Whatever its corporate status, the restaurants have similar menus. In fact, Michael Bates, the kitchen manager at the Baltimore Sticky Rice and also a trained chef, told us the night we visited that he is working there because he had eaten at the Richmond location and was impressed with the fare. He had come out of the kitchen after the dinner rush to chat with guests that night. He had no idea who we were.
This personal touch is reflected in the food. Our hefty noodle bowls were chock full of goodies. The Mongolian beef was laden with slices of tender marinated beef with broccoli, snow peas, onions, water chestnuts, and carrots in a spicy brown sauce with shavings of napa cabbage on top.

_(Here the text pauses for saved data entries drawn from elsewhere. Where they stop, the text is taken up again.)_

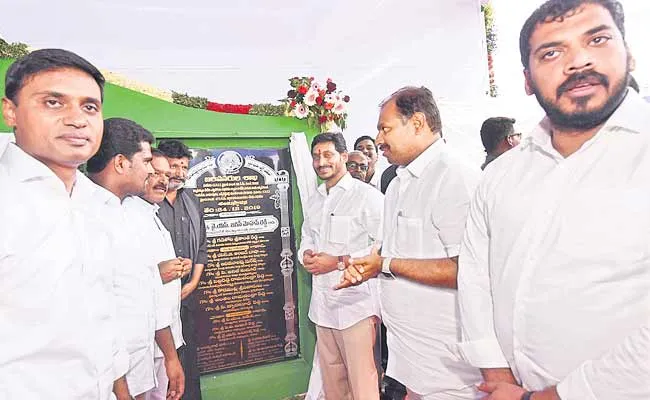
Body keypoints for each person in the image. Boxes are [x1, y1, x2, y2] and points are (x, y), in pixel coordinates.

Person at [457, 1, 650, 399]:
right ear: (527, 79)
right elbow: (475, 279)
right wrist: (498, 375)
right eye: (552, 52)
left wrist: (552, 397)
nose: (578, 61)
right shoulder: (501, 175)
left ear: (628, 54)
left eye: (596, 39)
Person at [0, 49, 129, 399]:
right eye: (53, 103)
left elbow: (103, 312)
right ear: (10, 110)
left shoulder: (98, 203)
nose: (77, 119)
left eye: (90, 107)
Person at [338, 86, 482, 399]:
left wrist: (385, 264)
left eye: (385, 129)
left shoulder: (455, 177)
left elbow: (469, 270)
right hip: (412, 359)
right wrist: (371, 264)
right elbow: (395, 250)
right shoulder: (399, 182)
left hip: (450, 367)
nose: (378, 140)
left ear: (417, 123)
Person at [87, 118, 184, 400]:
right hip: (110, 380)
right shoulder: (86, 217)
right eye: (145, 161)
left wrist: (170, 356)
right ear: (120, 163)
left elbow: (149, 292)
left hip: (139, 366)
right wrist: (121, 389)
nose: (151, 171)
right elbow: (98, 315)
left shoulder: (125, 214)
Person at [299, 132, 383, 400]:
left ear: (343, 157)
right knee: (332, 380)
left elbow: (383, 245)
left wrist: (338, 262)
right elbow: (306, 238)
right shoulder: (315, 199)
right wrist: (306, 256)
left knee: (362, 382)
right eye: (316, 156)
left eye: (327, 155)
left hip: (355, 306)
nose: (321, 161)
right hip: (323, 306)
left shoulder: (366, 196)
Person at [123, 149, 191, 400]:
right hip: (146, 344)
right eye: (154, 173)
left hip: (164, 339)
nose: (162, 179)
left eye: (166, 173)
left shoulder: (151, 214)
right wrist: (156, 274)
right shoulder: (127, 216)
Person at [157, 139, 207, 400]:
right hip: (156, 298)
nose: (179, 172)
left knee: (187, 359)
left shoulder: (192, 201)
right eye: (173, 166)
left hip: (187, 297)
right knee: (161, 364)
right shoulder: (147, 203)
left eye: (184, 166)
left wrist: (192, 283)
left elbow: (202, 247)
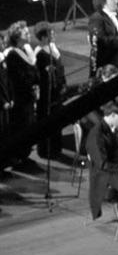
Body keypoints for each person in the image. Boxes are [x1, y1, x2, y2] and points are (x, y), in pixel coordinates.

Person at [86, 103, 118, 222]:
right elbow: (102, 164)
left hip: (112, 168)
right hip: (103, 174)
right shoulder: (96, 135)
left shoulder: (108, 129)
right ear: (112, 115)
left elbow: (117, 150)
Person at [3, 22, 38, 161]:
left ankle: (24, 153)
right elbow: (18, 77)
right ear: (17, 37)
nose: (29, 35)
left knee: (28, 125)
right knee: (21, 126)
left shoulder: (24, 50)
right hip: (19, 98)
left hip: (27, 96)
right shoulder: (12, 54)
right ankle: (19, 155)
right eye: (25, 33)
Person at [33, 22, 67, 158]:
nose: (53, 35)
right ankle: (46, 150)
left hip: (56, 90)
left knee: (57, 120)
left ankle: (56, 147)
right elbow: (38, 77)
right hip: (47, 94)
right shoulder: (40, 54)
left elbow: (60, 68)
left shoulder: (52, 48)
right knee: (47, 121)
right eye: (50, 34)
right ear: (43, 37)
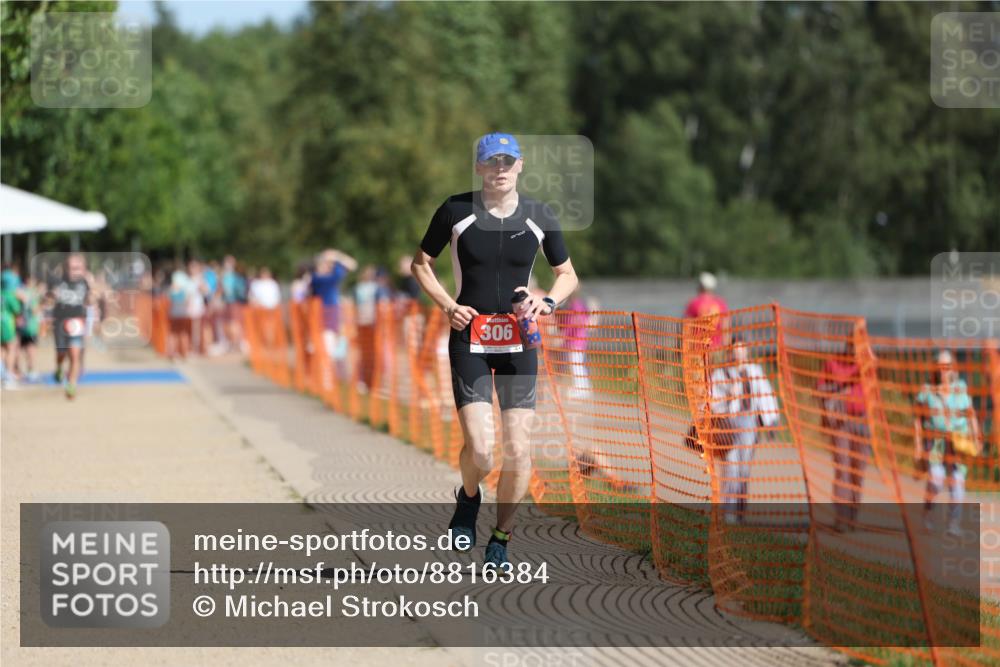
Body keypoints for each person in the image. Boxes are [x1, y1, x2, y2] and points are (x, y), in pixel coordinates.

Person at [411, 132, 578, 566]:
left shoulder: (540, 215)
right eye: (491, 161)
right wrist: (449, 305)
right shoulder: (456, 209)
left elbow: (567, 273)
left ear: (520, 165)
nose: (500, 168)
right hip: (471, 338)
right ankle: (469, 498)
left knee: (519, 449)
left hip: (519, 339)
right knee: (482, 450)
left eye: (507, 161)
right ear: (480, 167)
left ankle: (501, 537)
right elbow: (420, 264)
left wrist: (548, 302)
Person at [708, 339, 779, 524]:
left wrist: (770, 421)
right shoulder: (720, 374)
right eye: (735, 351)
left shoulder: (754, 371)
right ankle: (727, 511)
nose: (739, 355)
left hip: (749, 424)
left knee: (743, 469)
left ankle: (740, 511)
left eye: (742, 351)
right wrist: (728, 397)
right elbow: (712, 400)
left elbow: (765, 395)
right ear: (730, 353)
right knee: (731, 467)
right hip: (728, 424)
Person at [913, 350, 981, 536]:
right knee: (936, 480)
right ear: (936, 369)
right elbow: (917, 416)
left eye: (947, 367)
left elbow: (971, 414)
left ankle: (953, 524)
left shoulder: (961, 387)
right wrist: (918, 445)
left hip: (958, 443)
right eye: (940, 367)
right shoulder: (927, 390)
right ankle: (927, 513)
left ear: (952, 369)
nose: (944, 371)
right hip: (936, 444)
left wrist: (977, 437)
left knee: (957, 482)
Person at [818, 348, 870, 532]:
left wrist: (869, 357)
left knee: (858, 471)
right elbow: (820, 388)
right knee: (843, 468)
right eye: (854, 343)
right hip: (840, 421)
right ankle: (842, 515)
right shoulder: (833, 362)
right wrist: (837, 392)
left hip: (863, 422)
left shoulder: (866, 364)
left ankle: (853, 515)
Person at [47, 253, 95, 400]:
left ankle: (71, 385)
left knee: (75, 355)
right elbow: (49, 299)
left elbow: (91, 301)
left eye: (78, 268)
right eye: (72, 268)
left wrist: (92, 286)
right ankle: (59, 368)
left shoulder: (85, 283)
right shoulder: (58, 281)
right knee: (61, 353)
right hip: (60, 322)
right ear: (66, 268)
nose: (75, 271)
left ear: (84, 269)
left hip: (76, 322)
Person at [310, 248, 357, 376]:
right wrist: (336, 258)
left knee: (334, 347)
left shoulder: (325, 278)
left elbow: (352, 265)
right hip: (325, 317)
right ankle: (327, 378)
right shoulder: (319, 279)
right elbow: (345, 269)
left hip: (332, 317)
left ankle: (332, 376)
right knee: (327, 346)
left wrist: (336, 256)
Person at [16, 276, 42, 382]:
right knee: (31, 349)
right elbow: (35, 310)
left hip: (20, 325)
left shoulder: (19, 291)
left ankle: (16, 371)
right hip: (31, 326)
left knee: (16, 349)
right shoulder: (32, 293)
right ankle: (30, 371)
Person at [1, 267, 23, 389]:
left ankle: (3, 374)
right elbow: (17, 310)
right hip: (7, 323)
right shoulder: (10, 295)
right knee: (11, 347)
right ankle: (8, 376)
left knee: (2, 349)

A choice of noodles is offered with the bowl dishes. We followed a menu recommendation for udon noodles and liked how the thick spaghetti-like strands twined well with the other ingredients. We also had a Szechuan shrimp bowl with jumbo tempura-fried shrimp scattered among the veggies in a nondescript sauce. (Bottles of sriracha—Vietnamese hot sauce—are on the table if you want to turn up the heat.) For this dish, we chose sticky rice (after all, we were in Sticky Rice) as our starch.

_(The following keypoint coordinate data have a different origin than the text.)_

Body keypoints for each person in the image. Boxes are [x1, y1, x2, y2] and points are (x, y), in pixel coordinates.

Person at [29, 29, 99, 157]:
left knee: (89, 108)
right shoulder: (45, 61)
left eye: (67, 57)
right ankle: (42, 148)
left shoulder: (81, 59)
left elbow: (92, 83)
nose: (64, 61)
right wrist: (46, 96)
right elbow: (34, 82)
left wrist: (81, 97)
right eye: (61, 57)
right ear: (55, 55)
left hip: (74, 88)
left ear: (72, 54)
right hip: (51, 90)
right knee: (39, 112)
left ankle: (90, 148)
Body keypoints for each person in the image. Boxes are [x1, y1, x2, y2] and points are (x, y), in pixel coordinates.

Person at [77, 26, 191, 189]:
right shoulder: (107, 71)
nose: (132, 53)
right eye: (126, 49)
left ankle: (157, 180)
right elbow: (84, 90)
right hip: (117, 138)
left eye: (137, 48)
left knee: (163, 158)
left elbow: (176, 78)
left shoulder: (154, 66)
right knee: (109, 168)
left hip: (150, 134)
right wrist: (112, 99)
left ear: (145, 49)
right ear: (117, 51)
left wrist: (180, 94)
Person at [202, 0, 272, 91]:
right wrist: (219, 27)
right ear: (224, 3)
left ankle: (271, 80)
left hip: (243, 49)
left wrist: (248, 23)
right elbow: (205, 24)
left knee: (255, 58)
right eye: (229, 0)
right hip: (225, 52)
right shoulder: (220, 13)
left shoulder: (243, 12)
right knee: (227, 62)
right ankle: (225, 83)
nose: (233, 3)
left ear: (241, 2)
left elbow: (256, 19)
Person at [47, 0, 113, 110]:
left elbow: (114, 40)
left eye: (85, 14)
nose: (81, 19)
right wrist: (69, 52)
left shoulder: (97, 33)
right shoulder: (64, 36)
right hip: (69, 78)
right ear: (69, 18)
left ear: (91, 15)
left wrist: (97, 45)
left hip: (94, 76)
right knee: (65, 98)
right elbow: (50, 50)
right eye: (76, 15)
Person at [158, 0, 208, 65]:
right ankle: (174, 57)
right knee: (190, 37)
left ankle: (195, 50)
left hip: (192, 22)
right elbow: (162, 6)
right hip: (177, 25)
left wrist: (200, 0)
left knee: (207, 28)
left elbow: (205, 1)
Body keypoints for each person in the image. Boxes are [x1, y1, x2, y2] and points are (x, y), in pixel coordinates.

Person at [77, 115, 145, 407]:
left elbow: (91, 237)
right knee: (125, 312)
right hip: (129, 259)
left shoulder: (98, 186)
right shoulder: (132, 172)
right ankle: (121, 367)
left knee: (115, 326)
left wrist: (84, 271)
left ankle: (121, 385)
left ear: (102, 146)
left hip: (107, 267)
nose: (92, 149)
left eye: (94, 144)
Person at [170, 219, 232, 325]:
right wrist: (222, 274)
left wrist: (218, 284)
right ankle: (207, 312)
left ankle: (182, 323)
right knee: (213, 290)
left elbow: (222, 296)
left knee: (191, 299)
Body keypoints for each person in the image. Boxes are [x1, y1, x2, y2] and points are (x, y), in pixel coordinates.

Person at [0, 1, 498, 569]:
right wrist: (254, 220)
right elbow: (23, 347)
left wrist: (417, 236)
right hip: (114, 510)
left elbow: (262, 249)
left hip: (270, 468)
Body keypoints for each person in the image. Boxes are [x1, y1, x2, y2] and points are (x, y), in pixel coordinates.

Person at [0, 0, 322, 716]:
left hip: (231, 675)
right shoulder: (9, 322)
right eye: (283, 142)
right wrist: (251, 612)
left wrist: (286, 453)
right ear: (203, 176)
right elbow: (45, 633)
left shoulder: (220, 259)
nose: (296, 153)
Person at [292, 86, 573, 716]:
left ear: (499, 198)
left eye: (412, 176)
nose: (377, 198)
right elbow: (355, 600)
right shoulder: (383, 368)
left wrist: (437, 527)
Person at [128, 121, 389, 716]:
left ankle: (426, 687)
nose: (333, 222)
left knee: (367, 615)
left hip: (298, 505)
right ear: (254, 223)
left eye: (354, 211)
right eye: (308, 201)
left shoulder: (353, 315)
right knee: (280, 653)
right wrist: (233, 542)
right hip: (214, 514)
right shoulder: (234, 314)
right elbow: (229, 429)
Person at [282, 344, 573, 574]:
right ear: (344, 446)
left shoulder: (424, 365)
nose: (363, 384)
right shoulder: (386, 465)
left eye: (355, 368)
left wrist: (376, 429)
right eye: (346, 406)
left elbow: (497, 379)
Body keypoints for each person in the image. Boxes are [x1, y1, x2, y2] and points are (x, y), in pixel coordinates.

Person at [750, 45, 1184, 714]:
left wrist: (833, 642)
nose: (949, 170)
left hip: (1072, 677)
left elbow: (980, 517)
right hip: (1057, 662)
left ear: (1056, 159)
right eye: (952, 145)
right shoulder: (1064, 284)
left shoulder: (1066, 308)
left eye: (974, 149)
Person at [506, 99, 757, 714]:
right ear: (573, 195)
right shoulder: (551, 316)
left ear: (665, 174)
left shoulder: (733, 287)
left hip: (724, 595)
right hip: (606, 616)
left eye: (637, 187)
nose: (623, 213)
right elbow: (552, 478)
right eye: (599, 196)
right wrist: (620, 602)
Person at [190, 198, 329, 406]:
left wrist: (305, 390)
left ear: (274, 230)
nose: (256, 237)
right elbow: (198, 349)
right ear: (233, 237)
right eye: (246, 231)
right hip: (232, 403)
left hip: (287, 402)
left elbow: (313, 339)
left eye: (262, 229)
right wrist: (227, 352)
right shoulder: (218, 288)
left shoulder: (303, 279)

Other noodle dishes include chicken sesame, dirty vegan (tofu tossed with a peanut coconut sauce), curry fried rice, and a veggie tofu medley. For many of its offerings, the menu notes whether a dish is vegetarian or a vegan option, including appetizers like Jolly Green Wontons and spring rolls and salads like cold soba salad in a cilantro vinaigrette or a teriyaki salad with options for tofu, chicken, or tuna.
The restaurant is now open for lunch. But whatever time of day you're there, you can get sandwiches ranging from a crab cake with spicy caper aioli sauce and tuna steak with pineapple salsa to barbecue pork with wasabi aioli and Asian slaw. The Tokyo burger features a teriyaki-glazed patty topped with grilled pineapple.
Tempura takes on a whole new meaning here with dessert. It's amazing what can be batter-dipped and deep-fried, like cheesecake, for instance. The finished product gets more decadent with dollops of chocolate sauce. And, the best part, we found ourselves really liking this surprisingly good dessert with its crunchy coating and creamy interior. Two tempura-fried bananas were also a nice finish, especially with a scoop of sweet-peppery ginger ice cream on the side.
Sticky Rice seems to fit right into Fells Point's mellow vibe with its casual décor, carefully prepared food, and congenial staff.